Organizations that let the lawyers develop the rules without marketing advocating for the permissible tactics are struggling.  In my conversations with portfolio companies, it is clear that there is room to “negotiate” with legal and develop a policy that protects the firm but doesn’t shut down marketing. Successful EU marketers are the ones that successfully make the case for balancing the risk to their firm against the opportunity to drive growth for the organization through effective marketing. 

You should ask yourself two questions that may help understand this risk:

  • Am I big enough to be a target of enforcement? In most cases, the answer is no! Big privacy breaches like Equifax or Google’s use of personal data make headlines. Would an enforcement against your company be news?
  • Have you taken care of the “block and tackle?” It is important that you have made a good faith effort to take care of the basic protections:  security to protect Personally Identifiable Information, updated GDPR compliant privacy policy, procedures around opt-in and “right to be forgotten,” and a preference center for database members to tell you what type of communications they prefer. Once these are in place, if there were an EU prompt about your tactics, you will be in a solid position to answer them and likely not get fined.

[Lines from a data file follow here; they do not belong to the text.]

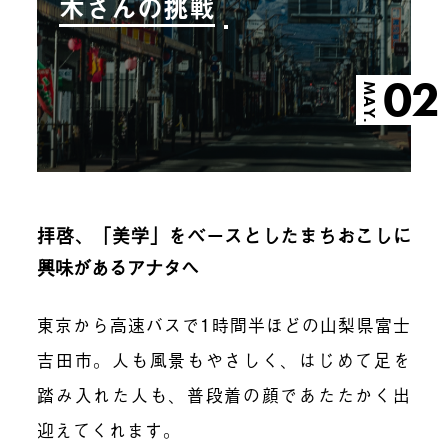
木さんの挑戦
02
MAY.
拝啓、「美学」をベースとしたまちおこしに
興味があるアナタへ
東京から高速バスで1時間半ほどの山梨県富士
吉田市。人も風景もやさしく、はじめて足を
踏み入れた人も、普段着の顔であたたかく出
迎えてくれます。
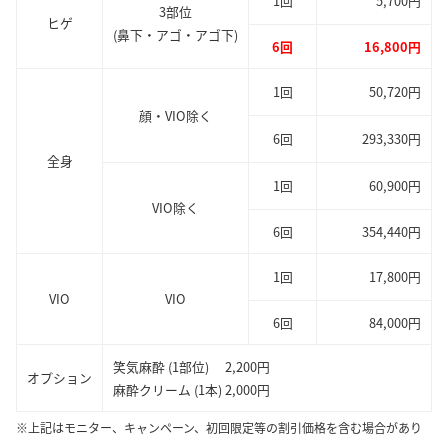
1回
5,700円
3部位
ヒゲ
(鼻下・アゴ・アゴ下)
6回
16,800円
1回
50,720円
顔・VIO除く
6回
293,330円
全身
1回
60,900円
VIO除く
6回
354,440円
1回
17,800円
VIO
VIO
6回
84,000円
笑気麻酔 (1部位) 2,200円
オプション
麻酔クリーム (1本) 2,000円
※上記はモニター、キャンペーン、初回限定等の割引価格を含む場合があり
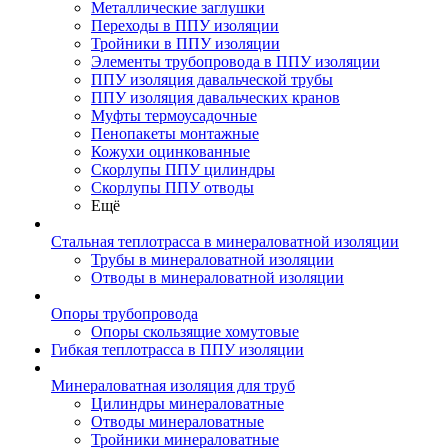
Металлические заглушки
Переходы в ППУ изоляции
Тройники в ППУ изоляции
Элементы трубопровода в ППУ изоляции
ППУ изоляция давальческой трубы
ППУ изоляция давальческих кранов
Муфты термоусадочные
Пенопакеты монтажные
Кожухи оцинкованные
Скорлупы ППУ цилиндры
Скорлупы ППУ отводы
Ещё
Стальная теплотрасса в минераловатной изоляции
Трубы в минераловатной изоляции
Отводы в минераловатной изоляции
Опоры трубопровода
Опоры скользящие хомутовые
Гибкая теплотрасса в ППУ изоляции
Минераловатная изоляция для труб
Цилиндры минераловатные
Отводы минераловатные
Тройники минераловатные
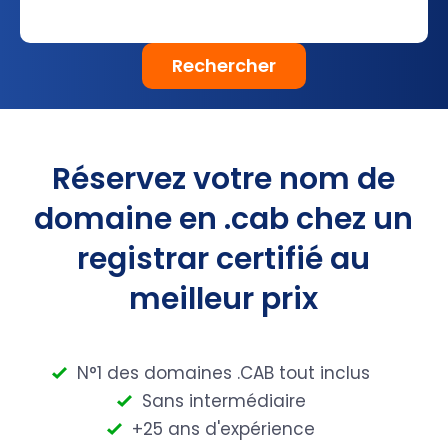
Rechercher
Réservez votre nom de
domaine en .cab chez un
registrar certifié au
meilleur prix
N°1 des domaines .CAB tout inclus
Sans intermédiaire
+25 ans d'expérience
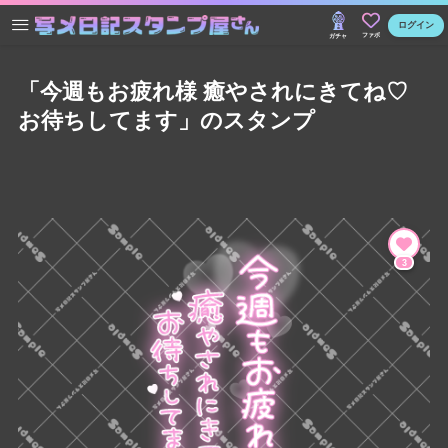
ログイン
ファボ
ガチャ
「今週もお疲れ様 癒やされにきてね♡
お待ちしてます」のスタンプ
3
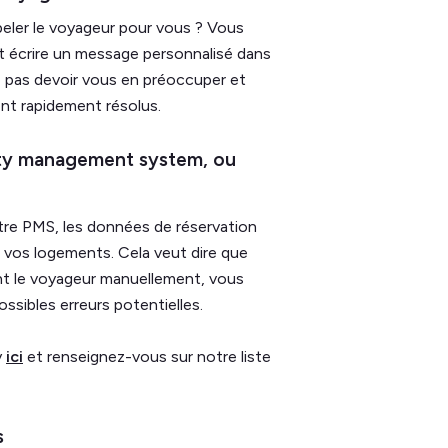
eler le voyageur pour vous ? Vous
t écrire un message personnalisé dans
e pas devoir vous en préoccuper et
ent rapidement résolus.
rty management system, ou
re PMS, les données de réservation
vos logements. Cela veut dire que
ant le voyageur manuellement, vous
ssibles erreurs potentielles.
y
ici
et renseignez-vous sur notre liste
s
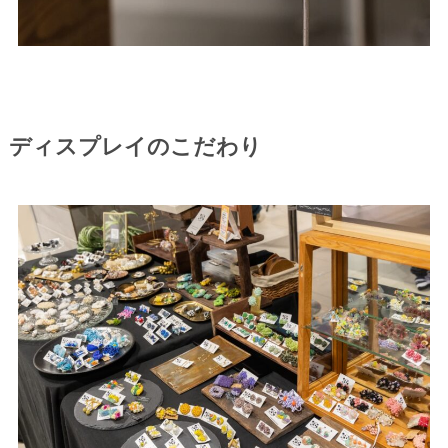
ディスプレイのこだわり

Legitimate Interest is your friend

As stated previously, GDPR is focused on protecting an individual’s privacy, not a business’. Once you focus on the business, then the GDPR rules stipulate rules around the “legitimate interest” a business has in communicating with a person at another business. The goal of GDPR was not squash all business marketing but provide a way to communicate with a business and provide them information that would be considered normal in the course of typical B2B communications.

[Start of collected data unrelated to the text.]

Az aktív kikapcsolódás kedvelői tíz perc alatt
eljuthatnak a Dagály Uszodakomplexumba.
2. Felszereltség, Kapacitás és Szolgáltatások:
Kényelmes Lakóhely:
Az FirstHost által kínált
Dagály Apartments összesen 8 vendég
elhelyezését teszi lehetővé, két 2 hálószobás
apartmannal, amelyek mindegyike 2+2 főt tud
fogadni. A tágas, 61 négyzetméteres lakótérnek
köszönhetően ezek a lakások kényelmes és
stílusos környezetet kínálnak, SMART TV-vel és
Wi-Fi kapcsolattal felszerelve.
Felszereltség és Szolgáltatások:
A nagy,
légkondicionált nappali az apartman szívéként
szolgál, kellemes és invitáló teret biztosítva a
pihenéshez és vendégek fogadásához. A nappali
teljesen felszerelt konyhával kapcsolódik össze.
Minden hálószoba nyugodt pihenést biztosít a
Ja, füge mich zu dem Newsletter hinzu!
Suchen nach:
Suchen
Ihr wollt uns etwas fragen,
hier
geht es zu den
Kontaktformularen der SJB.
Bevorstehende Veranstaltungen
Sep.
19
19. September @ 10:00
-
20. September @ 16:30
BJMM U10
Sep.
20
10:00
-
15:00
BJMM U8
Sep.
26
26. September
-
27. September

Now legitimate interest is not a free pass to break all the GDPR rules, but more a carve out to allow business to communicate with other businesses and enable them to do what is necessary to do their jobs.  And, one final note…the rules on contacting business will vary by country, so make sure you know the rules.  More on leveraging legitimate interest for B2B marketing here.

Tactics may change

I don’t want to paint an unrealistic picture, marketers need to be savvy and know what is and isn’t permissible under GDPR. First, you can do ABM in the EU, but the tactics will probably be a bit different than in the US. Specifically, you will not be able to leverage any “intent” data that is learned from tracking someone’s IP address.  But, direct mail is perfectly permissible and, arguably, more effective than emails today. Lastly, you can certainly enrich your data with additional details from third parties like Discover.org or Clearbit. What you can’t do is blast emails to list from these sources. Alternatively, it might make sense to do an opt-in campaign under the basis of legitimate interest.

So, one year later we have learned a lot. But, GDPR regulations are certainly not fully baked and continue to evolve. For B2B marketers, the best advice is to stay vigilant and keep your knowledge as fresh as possible. We will continue to monitor and pass on information as it all evolves.